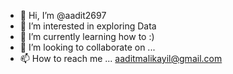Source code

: - 👋 Hi, I’m @aadit2697
- 👀 I’m interested in exploring Data
- 🌱 I’m currently learning how to :)
- 💞️ I’m looking to collaborate on ...
- 📫 How to reach me ... aaditmalikayil@gmail.com

<!---
aadit2697/aadit2697 is a ✨ special ✨ repository because its `README.md` (this file) appears on your GitHub profile.
You can click the Preview link to take a look at your changes.
--->
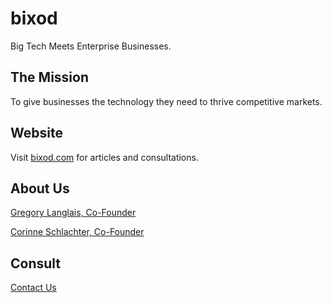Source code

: # bixod

Big Tech Meets Enterprise Businesses.

## The Mission 

To give businesses the technology they need to thrive competitive markets.

## Website

Visit [bixod.com](https://bixod.com) for articles and consultations.

## About Us

[Gregory Langlais, Co-Founder](http://gregl83.com)

[Corinne Schlachter, Co-Founder](https://www.linkedin.com/in/corinneschlachter)

## Consult

[Contact Us](https://bixod.com/contact)
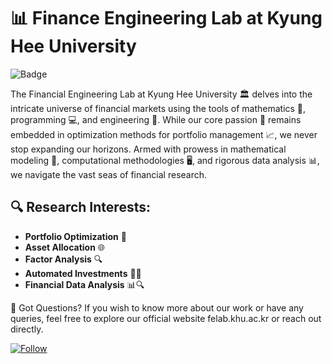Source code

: # 📊 Finance Engineering Lab at Kyung Hee University
![Badge](https://img.shields.io/badge/Kyung%20Hee%20University-Finance%20Engineering%20Lab-blue)

The Financial Engineering Lab at Kyung Hee University 🏛 delves into the intricate universe of financial markets using the tools of mathematics 🧮, programming 💻, and engineering 🔧. While our core passion 🚀 remains embedded in optimization methods for portfolio management 📈, we never stop expanding our horizons. Armed with prowess in mathematical modeling 📐, computational methodologies 🖥, and rigorous data analysis 📊, we navigate the vast seas of financial research.

## 🔍 Research Interests:
- **Portfolio Optimization** 📁
- **Asset Allocation** 🌐
- **Factor Analysis** 🔍
- **Automated Investments** 🤖💼
- **Financial Data Analysis** 📊🔍

🤔 Got Questions?
If you wish to know more about our work or have any queries, feel free to explore our official website felab.khu.ac.kr or reach out directly.

[![Follow](https://img.shields.io/github/followers/YourGitHubUsername?label=Follow&style=social)](https://github.com/FELAB-KHU)
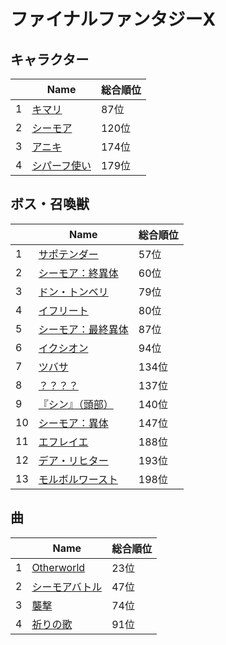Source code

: # ファイナルファンタジーX

## キャラクター
||Name|総合順位|
|-|-|-|
|1|[キマリ](https://www.google.co.jp/search?hl=jp&gl=JP&tbm=isch&q=%E3%82%AD%E3%83%9E%E3%83%AA+%E3%83%95%E3%82%A1%E3%82%A4%E3%83%8A%E3%83%AB%E3%83%95%E3%82%A1%E3%83%B3%E3%82%BF%E3%82%B8%E3%83%BCX)|87位|
|2|[シーモア](https://www.google.co.jp/search?hl=jp&gl=JP&tbm=isch&q=%E3%82%B7%E3%83%BC%E3%83%A2%E3%82%A2+%E3%83%95%E3%82%A1%E3%82%A4%E3%83%8A%E3%83%AB%E3%83%95%E3%82%A1%E3%83%B3%E3%82%BF%E3%82%B8%E3%83%BCX)|120位|
|3|[アニキ](https://www.google.co.jp/search?hl=jp&gl=JP&tbm=isch&q=%E3%82%A2%E3%83%8B%E3%82%AD+%E3%83%95%E3%82%A1%E3%82%A4%E3%83%8A%E3%83%AB%E3%83%95%E3%82%A1%E3%83%B3%E3%82%BF%E3%82%B8%E3%83%BCX)|174位|
|4|[シパーフ使い](https://www.google.co.jp/search?hl=jp&gl=JP&tbm=isch&q=%E3%82%B7%E3%83%91%E3%83%BC%E3%83%95%E4%BD%BF%E3%81%84+%E3%83%95%E3%82%A1%E3%82%A4%E3%83%8A%E3%83%AB%E3%83%95%E3%82%A1%E3%83%B3%E3%82%BF%E3%82%B8%E3%83%BCX)|179位|

## ボス・召喚獣
||Name|総合順位|
|-|-|-|
|1|[サポテンダー](https://www.google.co.jp/search?hl=jp&gl=JP&tbm=isch&q=%E3%82%B5%E3%83%9D%E3%83%86%E3%83%B3%E3%83%80%E3%83%BC+%E3%83%95%E3%82%A1%E3%82%A4%E3%83%8A%E3%83%AB%E3%83%95%E3%82%A1%E3%83%B3%E3%82%BF%E3%82%B8%E3%83%BCX)|57位|
|2|[シーモア：終異体](https://www.google.co.jp/search?hl=jp&gl=JP&tbm=isch&q=%E3%82%B7%E3%83%BC%E3%83%A2%E3%82%A2%EF%BC%9A%E7%B5%82%E7%95%B0%E4%BD%93+%E3%83%95%E3%82%A1%E3%82%A4%E3%83%8A%E3%83%AB%E3%83%95%E3%82%A1%E3%83%B3%E3%82%BF%E3%82%B8%E3%83%BCX)|60位|
|3|[ドン・トンベリ](https://www.google.co.jp/search?hl=jp&gl=JP&tbm=isch&q=%E3%83%89%E3%83%B3%E3%83%BB%E3%83%88%E3%83%B3%E3%83%99%E3%83%AA+%E3%83%95%E3%82%A1%E3%82%A4%E3%83%8A%E3%83%AB%E3%83%95%E3%82%A1%E3%83%B3%E3%82%BF%E3%82%B8%E3%83%BCX)|79位|
|4|[イフリート](https://www.google.co.jp/search?hl=jp&gl=JP&tbm=isch&q=%E3%82%A4%E3%83%95%E3%83%AA%E3%83%BC%E3%83%88+%E3%83%95%E3%82%A1%E3%82%A4%E3%83%8A%E3%83%AB%E3%83%95%E3%82%A1%E3%83%B3%E3%82%BF%E3%82%B8%E3%83%BCX)|80位|
|5|[シーモア：最終異体](https://www.google.co.jp/search?hl=jp&gl=JP&tbm=isch&q=%E3%82%B7%E3%83%BC%E3%83%A2%E3%82%A2%EF%BC%9A%E6%9C%80%E7%B5%82%E7%95%B0%E4%BD%93+%E3%83%95%E3%82%A1%E3%82%A4%E3%83%8A%E3%83%AB%E3%83%95%E3%82%A1%E3%83%B3%E3%82%BF%E3%82%B8%E3%83%BCX)|87位|
|6|[イクシオン](https://www.google.co.jp/search?hl=jp&gl=JP&tbm=isch&q=%E3%82%A4%E3%82%AF%E3%82%B7%E3%82%AA%E3%83%B3+%E3%83%95%E3%82%A1%E3%82%A4%E3%83%8A%E3%83%AB%E3%83%95%E3%82%A1%E3%83%B3%E3%82%BF%E3%82%B8%E3%83%BCX)|94位|
|7|[ツバサ](https://www.google.co.jp/search?hl=jp&gl=JP&tbm=isch&q=%E3%83%84%E3%83%90%E3%82%B5+%E3%83%95%E3%82%A1%E3%82%A4%E3%83%8A%E3%83%AB%E3%83%95%E3%82%A1%E3%83%B3%E3%82%BF%E3%82%B8%E3%83%BCX)|134位|
|8|[？？？？](https://www.google.co.jp/search?hl=jp&gl=JP&tbm=isch&q=%EF%BC%9F%EF%BC%9F%EF%BC%9F%EF%BC%9F+%E3%83%95%E3%82%A1%E3%82%A4%E3%83%8A%E3%83%AB%E3%83%95%E3%82%A1%E3%83%B3%E3%82%BF%E3%82%B8%E3%83%BCX)|137位|
|9|[『シン』（頭部）](https://www.google.co.jp/search?hl=jp&gl=JP&tbm=isch&q=%E3%80%8E%E3%82%B7%E3%83%B3%E3%80%8F%EF%BC%88%E9%A0%AD%E9%83%A8%EF%BC%89+%E3%83%95%E3%82%A1%E3%82%A4%E3%83%8A%E3%83%AB%E3%83%95%E3%82%A1%E3%83%B3%E3%82%BF%E3%82%B8%E3%83%BCX)|140位|
|10|[シーモア：異体](https://www.google.co.jp/search?hl=jp&gl=JP&tbm=isch&q=%E3%82%B7%E3%83%BC%E3%83%A2%E3%82%A2%EF%BC%9A%E7%95%B0%E4%BD%93+%E3%83%95%E3%82%A1%E3%82%A4%E3%83%8A%E3%83%AB%E3%83%95%E3%82%A1%E3%83%B3%E3%82%BF%E3%82%B8%E3%83%BCX)|147位|
|11|[エフレイエ](https://www.google.co.jp/search?hl=jp&gl=JP&tbm=isch&q=%E3%82%A8%E3%83%95%E3%83%AC%E3%82%A4%E3%82%A8+%E3%83%95%E3%82%A1%E3%82%A4%E3%83%8A%E3%83%AB%E3%83%95%E3%82%A1%E3%83%B3%E3%82%BF%E3%82%B8%E3%83%BCX)|188位|
|12|[デア・リヒター](https://www.google.co.jp/search?hl=jp&gl=JP&tbm=isch&q=%E3%83%87%E3%82%A2%E3%83%BB%E3%83%AA%E3%83%92%E3%82%BF%E3%83%BC+%E3%83%95%E3%82%A1%E3%82%A4%E3%83%8A%E3%83%AB%E3%83%95%E3%82%A1%E3%83%B3%E3%82%BF%E3%82%B8%E3%83%BCX)|193位|
|13|[モルボルワースト](https://www.google.co.jp/search?hl=jp&gl=JP&tbm=isch&q=%E3%83%A2%E3%83%AB%E3%83%9C%E3%83%AB%E3%83%AF%E3%83%BC%E3%82%B9%E3%83%88+%E3%83%95%E3%82%A1%E3%82%A4%E3%83%8A%E3%83%AB%E3%83%95%E3%82%A1%E3%83%B3%E3%82%BF%E3%82%B8%E3%83%BCX)|198位|

## 曲
||Name|総合順位|
|-|-|-|
|1|[Otherworld](https://www.youtube.com/results?search_query=Otherworld+%E3%83%95%E3%82%A1%E3%82%A4%E3%83%8A%E3%83%AB%E3%83%95%E3%82%A1%E3%83%B3%E3%82%BF%E3%82%B8%E3%83%BCX)|23位|
|2|[シーモアバトル](https://www.youtube.com/results?search_query=%E3%82%B7%E3%83%BC%E3%83%A2%E3%82%A2%E3%83%90%E3%83%88%E3%83%AB+%E3%83%95%E3%82%A1%E3%82%A4%E3%83%8A%E3%83%AB%E3%83%95%E3%82%A1%E3%83%B3%E3%82%BF%E3%82%B8%E3%83%BCX)|47位|
|3|[襲撃](https://www.youtube.com/results?search_query=%E8%A5%B2%E6%92%83+%E3%83%95%E3%82%A1%E3%82%A4%E3%83%8A%E3%83%AB%E3%83%95%E3%82%A1%E3%83%B3%E3%82%BF%E3%82%B8%E3%83%BCX)|74位|
|4|[祈りの歌](https://www.youtube.com/results?search_query=%E7%A5%88%E3%82%8A%E3%81%AE%E6%AD%8C+%E3%83%95%E3%82%A1%E3%82%A4%E3%83%8A%E3%83%AB%E3%83%95%E3%82%A1%E3%83%B3%E3%82%BF%E3%82%B8%E3%83%BCX)|91位|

·····

### [WHAT YOU WILL DO]
Reproduce word for word the lines from the very beginning through the line that contains "- 📫 How to reach", including that line. Leave the pictures out of your copy.

### [COMPLETED TASK]
Source code

: - 👋 Hi, I’m @aadit2697
- 👀 I’m interested in exploring Data
- 🌱 I’m currently learning how to :)
- 💞️ I’m looking to collaborate on ...
- 📫 How to reach me ... aaditmalikayil@gmail.com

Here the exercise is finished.